PASSAGE PROVIDED ::

Inaugural Fellowship advances research into targeted treatments

An inaugural Professorial research fellowship courtesy of philanthropists and long-time supporters of the Florey Institute, Carl Dowd, AM and Wendy Dowd, AM will advance research into the targeted treatment of anxiety and depression, schizophrenia and Parkinson’s disease.

Representing an incredible level of commitment to the health and wellbeing of Australians living with a brain or mind condition, the Carl and Wendy Dowd Professorial Fellowship will enable recipient, Professor Ross Bathgate, to continue his investigation of therapeutic targets for a range of neurological conditions.

Professor Ross Bathgate standing in a Florey laboratory standing in front of shelves with bottles of solution. He wears a white lab coat.
Professor Ross Bathgate, Head of the Neurotherapeutics Theme

“Though the burden of neurological disease in Australia and world-wide is considerable, there aren’t many new drugs coming through the pipeline. Developing drug treatments against brain and mind disorders is extremely challenging and far more expensive than non-neurological diseases. Through my work, my primary goal is to translate our research to get better medicines,” said Professor Ross Bathgate, Head of the Neurotherapeutics Theme.

“I hope to use these next three years to really push the boundaries of my research. My vision is to use this time and the security that this fellowship has given me to play a leading role in helping to advance neurotherapeutic development, both within my own team and within the Florey as a whole,” he continued.

Professor Bathgate’s research focuses on G protein-coupled receptors (GPCRs) which represent the most important class of biomolecules for pharmaceutical development, being targeted by over 30 per cent of current drugs.

QUESTIONS TO ANSWER ::
1. Reproduce the part of the fellowship announcement that runs from "Inaugural Fellowship advances" down to "of neurological conditions.".
2. Carry on the fellowship announcement from the point where it stops.

(Records contained in a dataset)
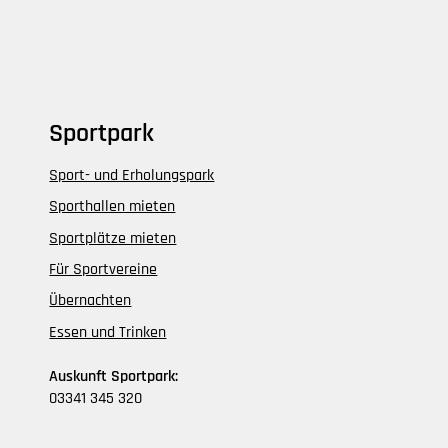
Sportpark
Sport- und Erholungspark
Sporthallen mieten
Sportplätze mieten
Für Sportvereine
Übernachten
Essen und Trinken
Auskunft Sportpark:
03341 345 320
==
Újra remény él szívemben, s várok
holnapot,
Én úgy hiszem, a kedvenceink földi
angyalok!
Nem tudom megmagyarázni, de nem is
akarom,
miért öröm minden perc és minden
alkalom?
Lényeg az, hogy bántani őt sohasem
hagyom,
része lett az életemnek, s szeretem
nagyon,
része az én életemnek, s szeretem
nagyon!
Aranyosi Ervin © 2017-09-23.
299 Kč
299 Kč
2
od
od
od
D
...
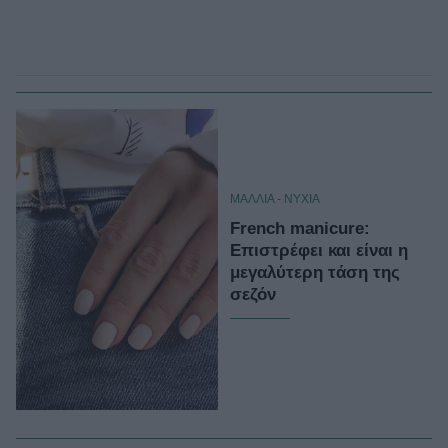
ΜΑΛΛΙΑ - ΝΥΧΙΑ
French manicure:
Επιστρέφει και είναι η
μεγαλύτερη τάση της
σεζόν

RESPONSES BY ITEM NUMBER ::
1.
Inaugural Fellowship advances research into targeted treatments

An inaugural Professorial research fellowship courtesy of philanthropists and long-time supporters of the Florey Institute, Carl Dowd, AM and Wendy Dowd, AM will advance research into the targeted treatment of anxiety and depression, schizophrenia and Parkinson’s disease.

Representing an incredible level of commitment to the health and wellbeing of Australians living with a brain or mind condition, the Carl and Wendy Dowd Professorial Fellowship will enable recipient, Professor Ross Bathgate, to continue his investigation of therapeutic targets for a range of neurological conditions.

2.
He is currently developing a drug that mimics a neuropeptide his team discovered 20 years ago when investigating the pregnancy hormone relaxin. By developing mimetic drugs based on this important neurotransmitter, they hope to use them for preclinical validation as a treatment for anxiety and depression. Further research has also led to drug targets for autism, schizophrenia, and Parkinson’s disease.

“I’m very heartened to think that we’re going to be supporting Professor Bathgate for a few years to come through this professorial fellowship. We’ve seen how he plans to use this fellowship to not only grow and sustain his group and his research, but how his research will in turn come to sustain the Institute,” said Carl Dowd.

Carl and Wendy Dowd. They stand on a deck overlooking the bay. Their pet dog sits at their feet.
Carl Dowd AM and Wendy Dowd AM. Photo by Glenn Hunt.

Wendy Dowd AM, hopes that the fellowship provides the necessary financial resources to keep researchers like Professor Bathgate focused on their investigations, easing the pressure of grant applications while offering them support for ongoing research within the Florey Institute.

“The fellowship represents our vision for the Florey Institute, a vision of supporting both the researchers investigating neurological conditions and the people who experience them. Our congratulations to Professor Bathgate. We wish him an exciting and prosperous time ahead,” she said.